- [THE TASK]:
Return every record below exactly; leave out the images.

- [INPUT MATERIAL]:
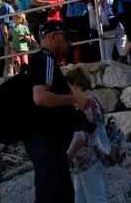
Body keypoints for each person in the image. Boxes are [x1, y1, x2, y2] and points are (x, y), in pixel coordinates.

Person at [27, 20, 88, 203]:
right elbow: (40, 97)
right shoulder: (46, 58)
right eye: (66, 37)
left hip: (47, 144)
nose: (69, 43)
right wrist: (73, 99)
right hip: (48, 142)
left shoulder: (43, 61)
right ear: (53, 37)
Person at [64, 68, 107, 203]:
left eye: (69, 86)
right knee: (82, 198)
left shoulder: (87, 102)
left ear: (76, 84)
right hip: (91, 157)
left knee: (95, 198)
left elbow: (82, 134)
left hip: (88, 158)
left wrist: (69, 155)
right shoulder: (95, 99)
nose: (68, 91)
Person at [64, 0, 95, 64]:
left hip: (82, 15)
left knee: (83, 41)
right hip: (70, 17)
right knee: (72, 42)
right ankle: (74, 63)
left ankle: (84, 62)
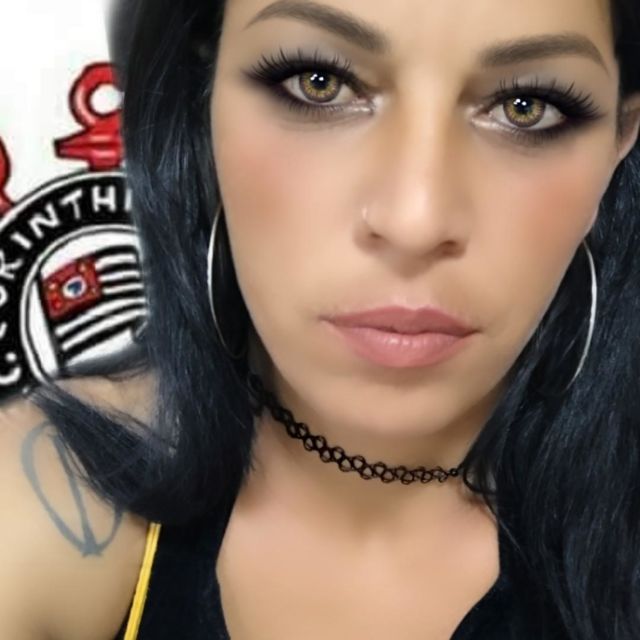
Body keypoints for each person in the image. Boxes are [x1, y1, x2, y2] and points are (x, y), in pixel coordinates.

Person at [1, 0, 639, 637]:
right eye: (320, 82)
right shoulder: (47, 500)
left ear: (620, 136)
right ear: (204, 97)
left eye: (527, 106)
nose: (415, 220)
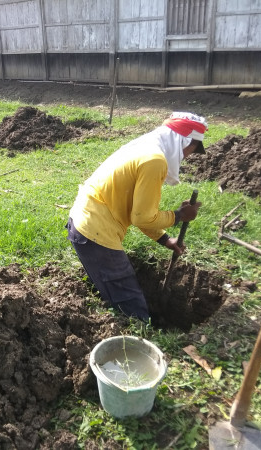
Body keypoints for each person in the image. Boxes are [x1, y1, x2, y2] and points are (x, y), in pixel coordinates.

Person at [66, 112, 207, 322]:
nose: (187, 157)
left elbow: (138, 211)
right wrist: (179, 216)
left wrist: (165, 239)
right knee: (133, 309)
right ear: (183, 141)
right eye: (191, 150)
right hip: (96, 232)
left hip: (84, 221)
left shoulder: (146, 148)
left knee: (114, 291)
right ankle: (137, 336)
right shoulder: (154, 161)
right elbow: (143, 217)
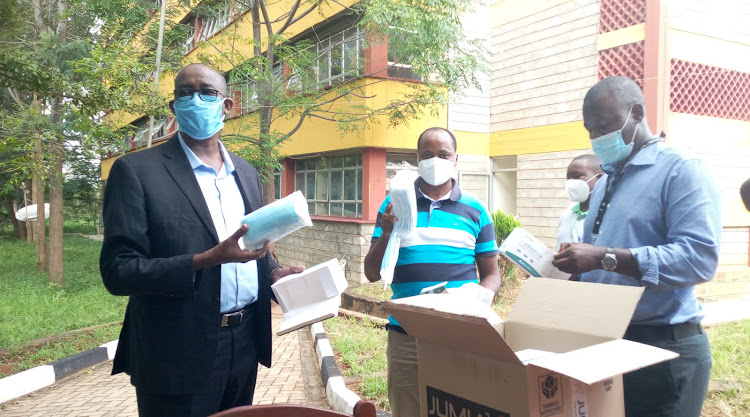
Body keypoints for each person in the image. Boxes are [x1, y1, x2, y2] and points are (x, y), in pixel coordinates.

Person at [100, 63, 304, 417]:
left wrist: (273, 274)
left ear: (226, 106)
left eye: (206, 92)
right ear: (174, 107)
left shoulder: (245, 171)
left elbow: (249, 244)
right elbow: (118, 271)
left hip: (244, 346)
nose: (195, 99)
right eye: (184, 92)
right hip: (175, 353)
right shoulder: (136, 171)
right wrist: (205, 259)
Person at [552, 76, 721, 417]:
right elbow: (601, 264)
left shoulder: (681, 169)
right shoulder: (605, 181)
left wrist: (604, 257)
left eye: (605, 125)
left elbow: (699, 258)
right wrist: (571, 269)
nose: (597, 137)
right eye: (590, 129)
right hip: (608, 341)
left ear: (637, 113)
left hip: (664, 348)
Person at [363, 127, 501, 417]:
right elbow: (372, 273)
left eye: (443, 154)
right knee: (408, 407)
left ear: (455, 159)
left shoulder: (475, 210)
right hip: (405, 332)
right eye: (427, 155)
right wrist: (386, 232)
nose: (435, 160)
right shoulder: (393, 206)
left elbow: (491, 273)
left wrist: (476, 304)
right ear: (417, 159)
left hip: (459, 332)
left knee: (458, 406)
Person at [555, 154, 603, 251]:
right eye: (569, 179)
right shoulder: (567, 215)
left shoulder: (608, 216)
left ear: (600, 178)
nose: (571, 183)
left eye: (576, 176)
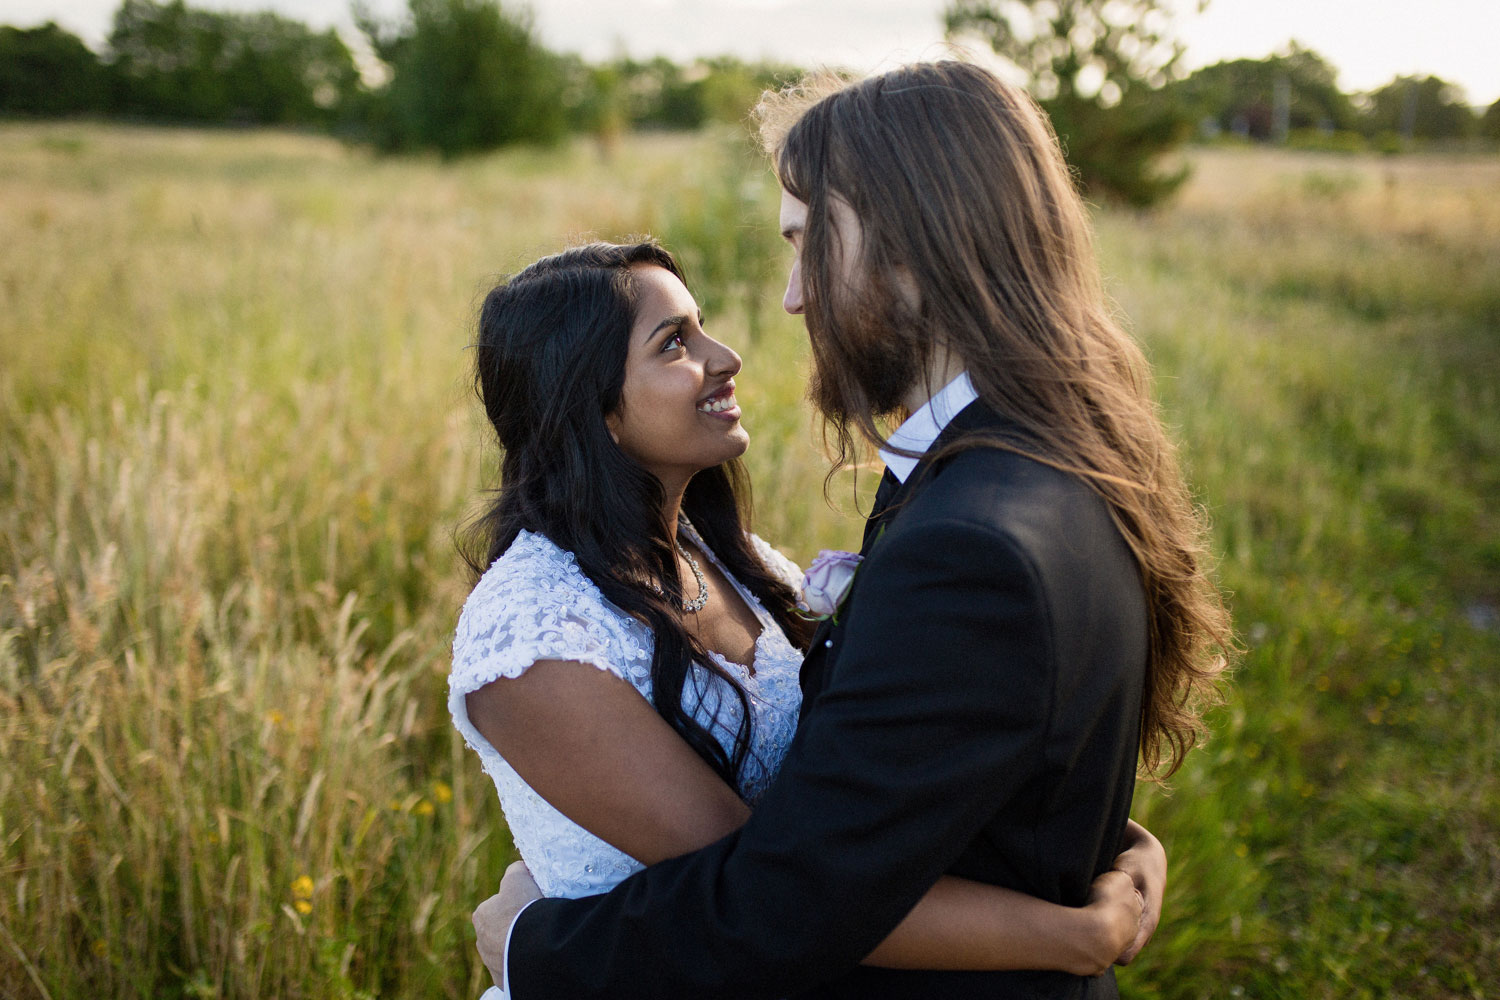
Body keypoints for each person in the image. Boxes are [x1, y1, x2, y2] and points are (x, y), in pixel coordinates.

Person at [471, 59, 1231, 1000]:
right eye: (674, 342)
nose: (792, 299)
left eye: (807, 243)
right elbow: (952, 753)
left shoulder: (970, 541)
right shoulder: (1055, 462)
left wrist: (532, 950)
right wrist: (1105, 858)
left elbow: (788, 893)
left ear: (910, 243)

- [OUTPUT]:
Body keypoints for each person in the image. Boxes are [x1, y1, x2, y2] and points are (x, y), in pixel coordinates.

Person at [27, 20, 88, 203]:
right elbow: (40, 97)
right shoulder: (46, 58)
right eye: (66, 37)
left hip: (47, 144)
nose: (69, 43)
right wrist: (73, 99)
right hip: (48, 142)
left shoulder: (43, 61)
right ear: (53, 37)
Person at [64, 68, 107, 203]:
left eye: (69, 86)
right knee: (82, 198)
left shoulder: (87, 102)
left ear: (76, 84)
right hip: (91, 157)
left knee: (95, 198)
left elbow: (82, 134)
left hip: (88, 158)
left wrist: (69, 155)
right shoulder: (95, 99)
nose: (68, 91)
Person at [64, 0, 95, 64]:
left hip: (82, 15)
left knee: (83, 41)
right hip: (70, 17)
right knee: (72, 42)
right ankle: (74, 63)
left ankle: (84, 62)
Body keypoints for each person in the image. Boxes are [x1, y1, x2, y2] and points are (x, y), in pixel coordinates.

Person at [1, 0, 639, 637]:
right eye: (320, 82)
right shoulder: (47, 500)
left ear: (620, 136)
right ear: (204, 97)
left eye: (527, 106)
nose: (415, 220)
Body keypoints for each person in the image. Boxes are [x1, y1, x2, y2] and points are (x, y), in pixel coordinates.

Person at [66, 112, 207, 322]:
nose: (187, 157)
left elbow: (138, 211)
right wrist: (179, 216)
left wrist: (165, 239)
right knee: (133, 309)
right ear: (183, 141)
right eye: (191, 150)
right hip: (96, 232)
left hip: (84, 221)
left shoulder: (146, 148)
left knee: (114, 291)
right ankle: (137, 336)
right shoulder: (154, 161)
right elbow: (143, 217)
Body keypoints for each person in the image. Boxes are [x1, y1, x2, y2] and points are (x, y), in pixel coordinates.

Person at [100, 63, 304, 417]:
left wrist: (273, 274)
left ear: (226, 106)
left eye: (206, 92)
right ear: (174, 107)
left shoulder: (245, 171)
left elbow: (249, 244)
right elbow: (118, 271)
left hip: (244, 346)
nose: (195, 99)
right eye: (184, 92)
right hip: (175, 353)
right shoulder: (136, 171)
right wrist: (205, 259)
Person at [552, 76, 721, 417]:
right elbow: (601, 264)
left shoulder: (681, 169)
right shoulder: (605, 181)
left wrist: (604, 257)
left eye: (605, 125)
left elbow: (699, 258)
right wrist: (571, 269)
nose: (597, 137)
right eye: (590, 129)
right hip: (608, 341)
left ear: (637, 113)
left hip: (664, 348)
Person at [363, 127, 501, 417]:
right elbow: (372, 273)
left eye: (443, 154)
right knee: (408, 407)
left ear: (455, 159)
left shoulder: (475, 210)
right hip: (405, 332)
right eye: (427, 155)
right wrist: (386, 232)
nose: (435, 160)
right shoulder: (393, 206)
left elbow: (491, 273)
left wrist: (476, 304)
right ear: (417, 159)
left hip: (459, 332)
left knee: (458, 406)
Person at [555, 154, 603, 251]:
right eye: (569, 179)
right shoulder: (567, 215)
left shoulder: (608, 216)
left ear: (600, 178)
nose: (571, 183)
left eye: (576, 176)
Body keypoints for each person in the image. Boxes are [x1, y1, x2, y2] and points are (x, y), in pixel coordinates.

Person at [471, 59, 1231, 1000]:
right eye: (674, 342)
nose: (792, 299)
left eye: (807, 243)
right elbow: (952, 753)
left shoulder: (970, 541)
right shoulder: (1055, 462)
left wrist: (532, 950)
right wrist: (1105, 858)
left elbow: (788, 893)
left ear: (910, 243)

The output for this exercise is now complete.